**Document section:**
┄┄┄┄┄┄
Tuesday, December 6, 2011

Sinterklaas, kapoentje!

I like traditions. Especially ones that involve chocolate. And Sinterklaas means chocolate. Not literally. For me it's more implied. We celebrate Sinterklaas because Jon served an LDS mission to the Netherlands and because Sinterklaas is awesome. You should celebrate it too.

If you've ever seen Miracle on 34th Street then you may already know a Sinterklaas song. There is a scene where a little Dutch girl greets Santa Claus and they sing together in her language. According to Jon, she sings the song with a thick American accent. But I wouldn't know, the only Dutch I understand translates into 'I love you' and some really bad words. (Thanks Jon) So it always just makes me happy and a little teary-eyed when Santa Claus sings with her.

Sinterklaas kapoentje
Gooi wat in mijn schoentje,
Gooi wat in mijn laarsje,
Dank je Sinterklaasje!

Translated into English it means:

Saint Nick, little rascal
Put something in my little shoe
Put something in my little boot
Thank you Saint Nick!

Sinterklaas has a cohort named Zwarte Piet or Black Pete. Black Pete is from Spain and is black from the soot of the chimneys he climbs down to deliver the goodies. However if you are a bad little boy or girl, Black Pete carries you home with him to Spain. A wonderful threatening way to convince small children to be on their best behavior, but I think I would rather enjoy an unexpected visit to Spain.

We began last night's celebration with a boerenkool stamppot. It is a traditional Dutch winter meal containing potatoes and kale. It's actually quite similar to our St. Patrick's Day tradition of colcannon. Other stamppots can include potatoes and carrots or potatoes and sauerkraut. They're all good. This is the first year we've had real rookworst to go with it though because I discovered a charming little Dutch shop in New Westminster, BC called The Holland Shopping Centre that carries traditional Dutch meats and cheeses (and chocolate). Farewell Hillshire Farms smoked sausage, I really won't miss you.
┄┄┄┄┄┄
**Material supplied:**
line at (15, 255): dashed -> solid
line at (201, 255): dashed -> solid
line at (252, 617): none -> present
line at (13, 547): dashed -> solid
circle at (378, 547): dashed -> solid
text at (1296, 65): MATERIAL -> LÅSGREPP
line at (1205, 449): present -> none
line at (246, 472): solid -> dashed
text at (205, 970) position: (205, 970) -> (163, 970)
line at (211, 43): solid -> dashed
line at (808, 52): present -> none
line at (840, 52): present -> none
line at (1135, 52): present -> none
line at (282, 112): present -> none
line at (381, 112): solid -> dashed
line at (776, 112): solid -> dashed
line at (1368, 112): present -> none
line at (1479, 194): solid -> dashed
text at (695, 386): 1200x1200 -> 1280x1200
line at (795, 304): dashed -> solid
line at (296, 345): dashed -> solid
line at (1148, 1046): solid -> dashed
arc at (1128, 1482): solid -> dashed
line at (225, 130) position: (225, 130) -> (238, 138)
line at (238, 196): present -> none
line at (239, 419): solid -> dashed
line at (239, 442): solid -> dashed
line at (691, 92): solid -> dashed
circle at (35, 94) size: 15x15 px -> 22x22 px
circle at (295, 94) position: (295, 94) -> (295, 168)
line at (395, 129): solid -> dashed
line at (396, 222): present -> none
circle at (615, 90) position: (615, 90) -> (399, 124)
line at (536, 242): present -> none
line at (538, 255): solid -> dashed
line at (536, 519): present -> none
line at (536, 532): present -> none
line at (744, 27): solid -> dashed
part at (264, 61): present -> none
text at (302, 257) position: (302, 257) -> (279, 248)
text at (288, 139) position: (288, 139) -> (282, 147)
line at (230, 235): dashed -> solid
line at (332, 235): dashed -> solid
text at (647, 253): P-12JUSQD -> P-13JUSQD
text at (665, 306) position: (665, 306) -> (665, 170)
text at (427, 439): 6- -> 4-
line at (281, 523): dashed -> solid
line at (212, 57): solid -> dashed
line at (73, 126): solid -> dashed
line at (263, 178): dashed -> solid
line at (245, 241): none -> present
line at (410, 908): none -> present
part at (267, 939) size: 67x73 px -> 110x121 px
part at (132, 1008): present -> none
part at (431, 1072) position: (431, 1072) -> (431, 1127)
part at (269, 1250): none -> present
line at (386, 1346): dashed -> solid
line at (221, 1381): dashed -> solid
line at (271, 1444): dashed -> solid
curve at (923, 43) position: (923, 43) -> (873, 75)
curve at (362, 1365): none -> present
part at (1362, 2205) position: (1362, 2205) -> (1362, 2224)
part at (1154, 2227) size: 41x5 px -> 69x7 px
┄┄┄┄┄┄
**Tasks to perform:**
- a) In the Sinterklaas blog post, which foods are paired with potatoes in the stamppots it mentions? List each one.
- b) Write the next part of the Sinterklaas blog post, picking up after its last sentence.

**Responses by task:**
- a) Kale, carrots, and sauerkraut.

- b)
Here are Eli and Audrey showcasing the stamppot.

I served it with crusty bread, carrots, sauerkraut and brown gravy. I loved Jon's compliment when he came into the house from work, "Mmm, it smells like Holland in here!"

Before the kids went to bed they put their shoes out in front of the fireplace. We had to do things a little differently this year, because our klompen (wooden shoes) are still on the moving truck. And we aren't too clear on whether the shoes should go by the fireplace or by the front door, but either way Sinterklaas still came. Audrey wrote the letter. It read:

Dear Sinterklaas,

Do you know Santa Claus? He does the same thing as you, but Santa Claus comes on the 25th. Hope you have a safe trip!

Love, Audrey, Eli and Nate

P.S. Enjoy our treat!

The letter was longer but I made her erase her list of wants. That girl.

This picture was taken before the placement of the treat for Sinterklaas. The treat was a glass of water and some clementines.

Sinterklaas and Zwarte Piet must have concluded that our kiddos were pretty good this year because they left some good stuff, that or they really like water and clementines. Jon and Audrey were most excited about the stroopwafels. You must try one warmed after it's steamed above your hot chocolate. So good. I was happy to see a plentiful supply of peppernoten and speculaas. There were licorice drops shaped like little bicycles and coins, marzipan frogs, Droste chocolate pastilles and Mentos (cuz they're Dutch). Sinterklaas left a little note on Audrey's letter. It said, "Veel Dank! en Eet Smakelijk!" Translation: "Many Thanks and Bon Appetit!"

And of course the kids all received their first initial of their name in chocolate.

Happy Sinterklaas everyone!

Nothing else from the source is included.